External partners: Currently: Wildlife Trusts, Esmée Fairbairn Trust, three primary schools in N. Cambridgeshire.

To join: other members of Cambridge Conservation Forum, and CCRI, other primary schools

Cambridge collections: Botanic Gardens, Zoology Museum, Sedgwick Museum, University Herbarium, Cambridge University Library, Fitzwilliam Museum

A core network of researchers from the Museum of Zoology, the Herbarium, local conservation agencies and local schools already work together to develop ways of using the collections for informing conservation practice. This network will be expanded to include the living collections in the Botanic Garden, more representatives from the CCRI, Dr Kate Noble from the Fitzwilliam and Dr Mark Winterbottom from the Faculty of Education.

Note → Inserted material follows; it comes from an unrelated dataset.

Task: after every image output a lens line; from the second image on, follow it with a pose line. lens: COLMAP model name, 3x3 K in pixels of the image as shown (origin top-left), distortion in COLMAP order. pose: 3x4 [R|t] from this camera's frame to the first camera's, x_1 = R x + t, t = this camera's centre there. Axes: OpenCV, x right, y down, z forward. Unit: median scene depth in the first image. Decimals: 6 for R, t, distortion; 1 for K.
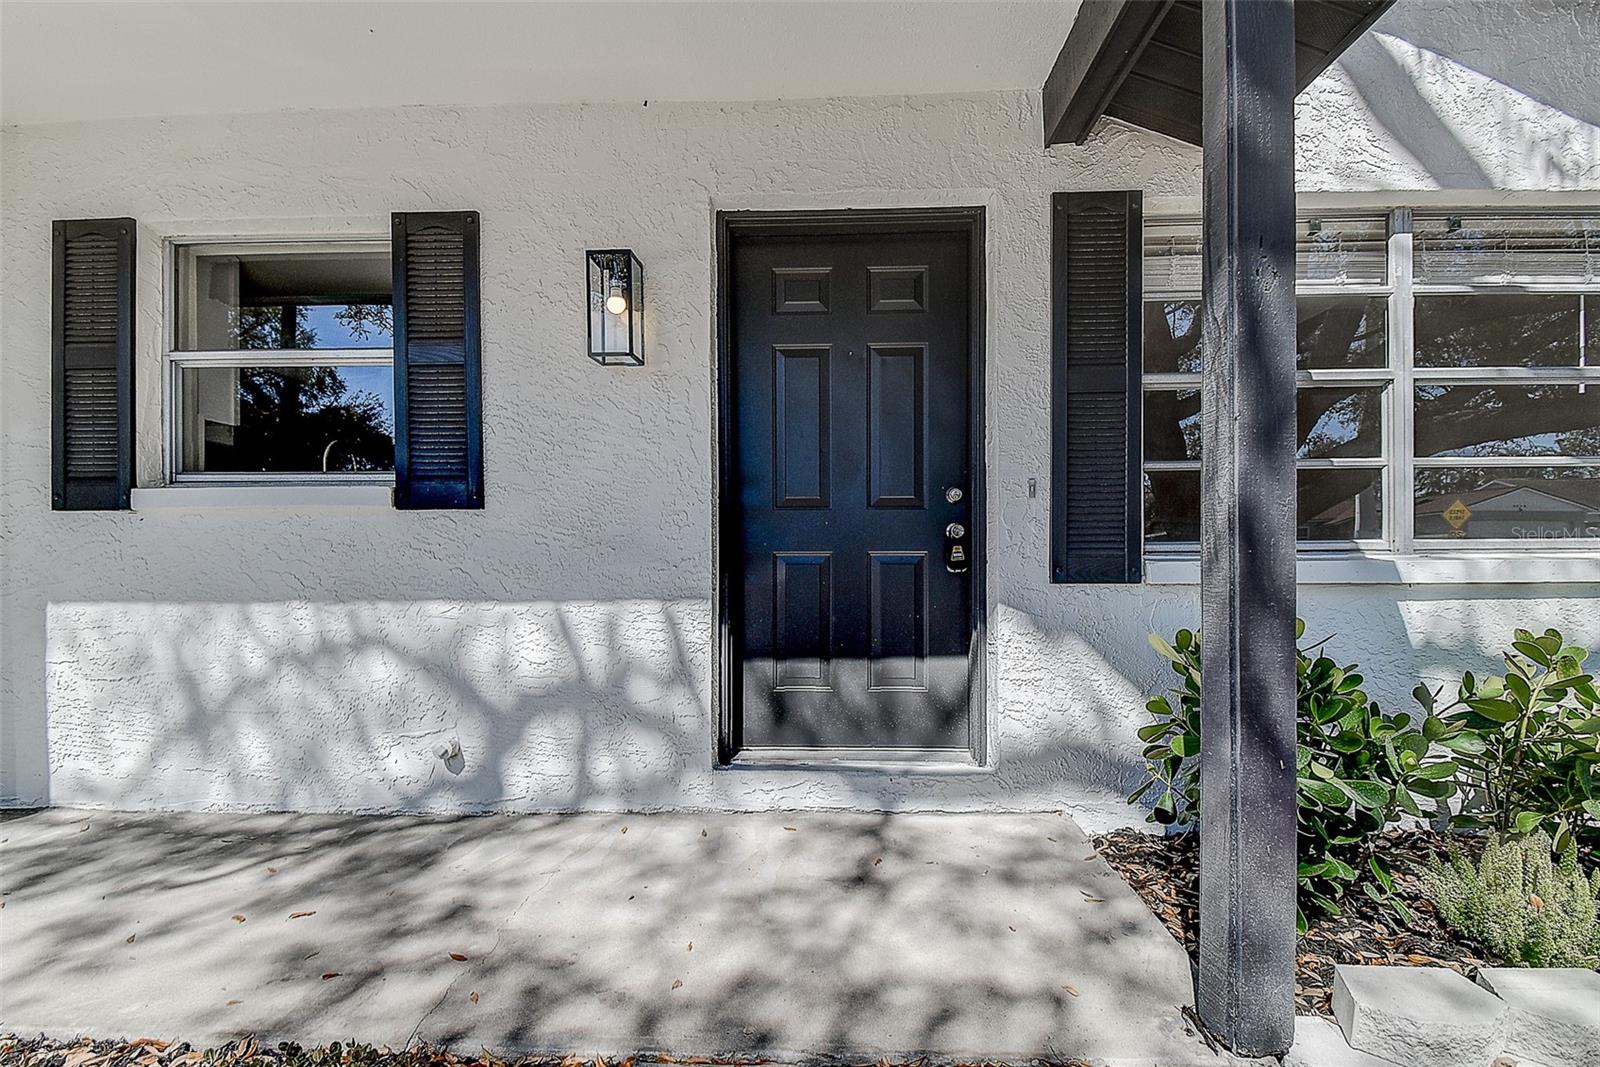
lens RADIAL K [[748.3, 0, 804.8], [0, 748.3, 548.5], [0, 0, 1]] dist [0.058738, -0.038245]
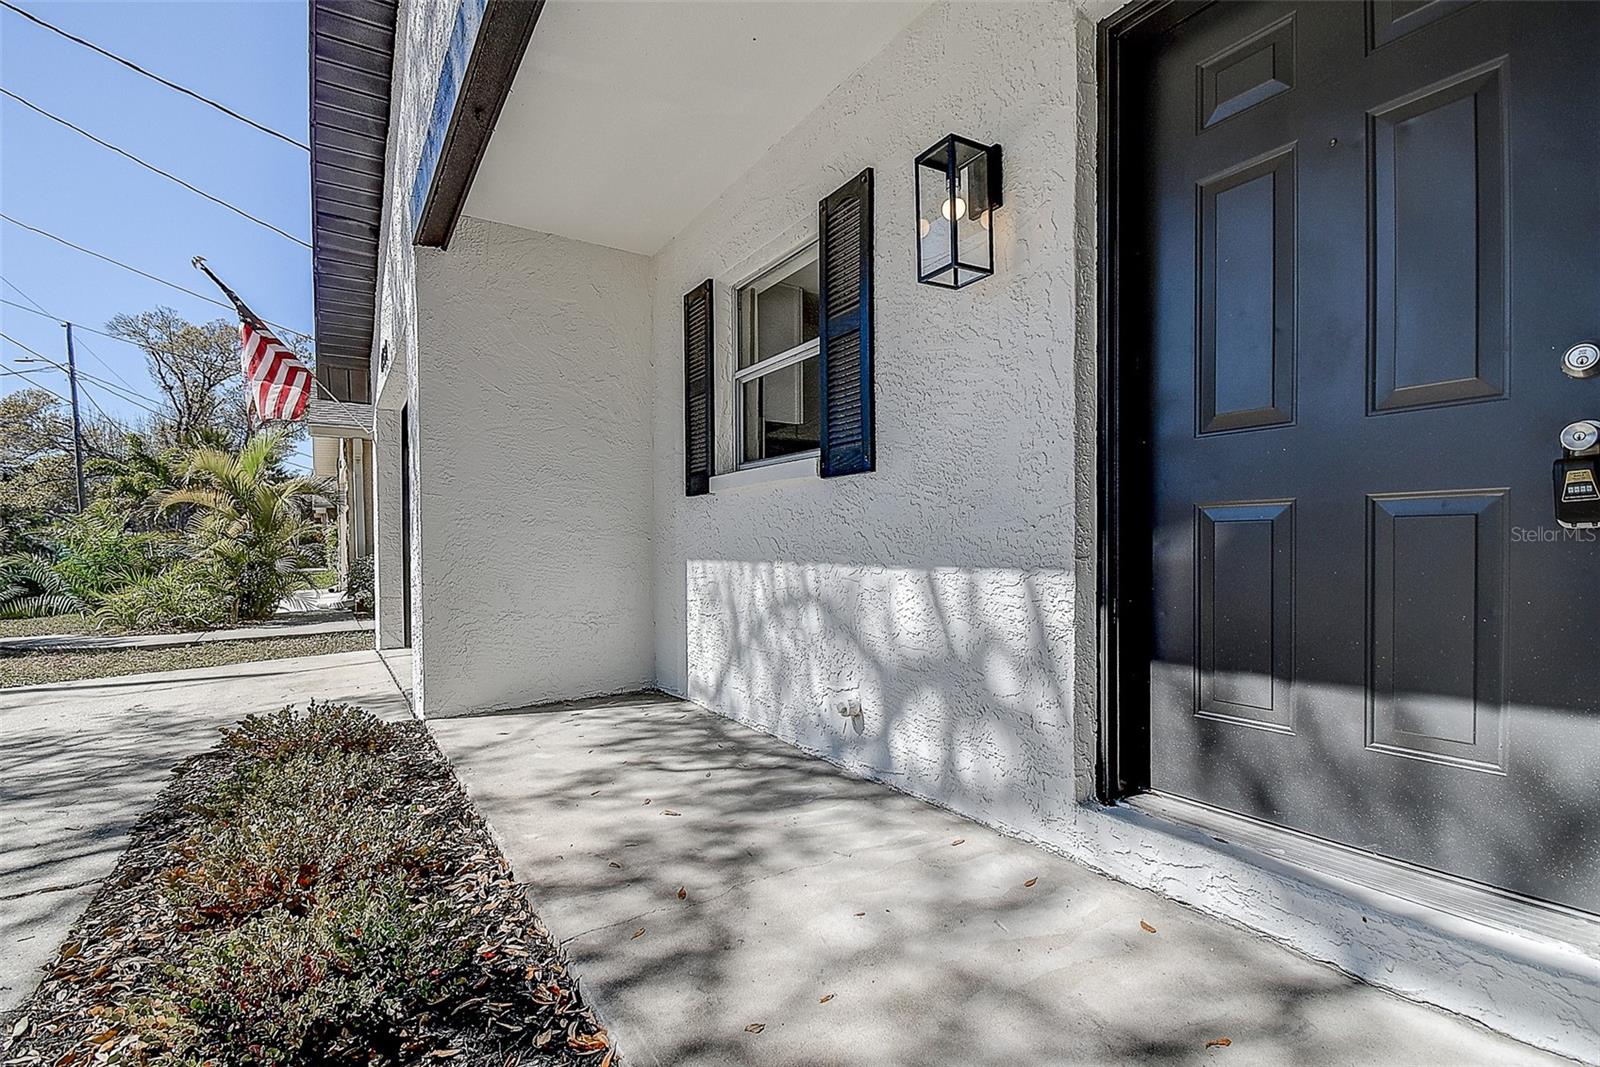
lens RADIAL K [[748.3, 0, 804.8], [0, 748.3, 548.5], [0, 0, 1]] dist [0.058738, -0.038245]
pose [[0.575408, 0.005257, -0.817850, 0.320806], [0.007268, 0.999907, 0.011540, 0.036153], [0.817834, -0.012585, 0.575316, 0.363193]]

Inspired by the Living Collections Strategy developed recently by the Botanic Garden, collaborators will audit the collections and identify the elements that will be most effective in informing conservation practice, for example ecological interactions such as herbivores and foodplants, or pollinators and plants; or comparisons of preserved and living collections. The inclusion of an education specialists in the project will help us to consider how best to incorporate conservation-related themes into primary school education. By screening available equivalent data on the scope of collections nationally and internationally (e.g. the Global Biodiversity Information Facility), it will be possible to identify the unique strengths of the Cambridge collections in developing new conservation practice. This information can be used in prioritising future acquisitions, and in determining which of our current specimens should be digitised first. It can also be used to target other collections for collaborative work internationally, for example those which complement or enhance the strengths of the Cambridge collections and will help prioritise student-collected material for accession to the collections, such as material collected for project work or on field courses.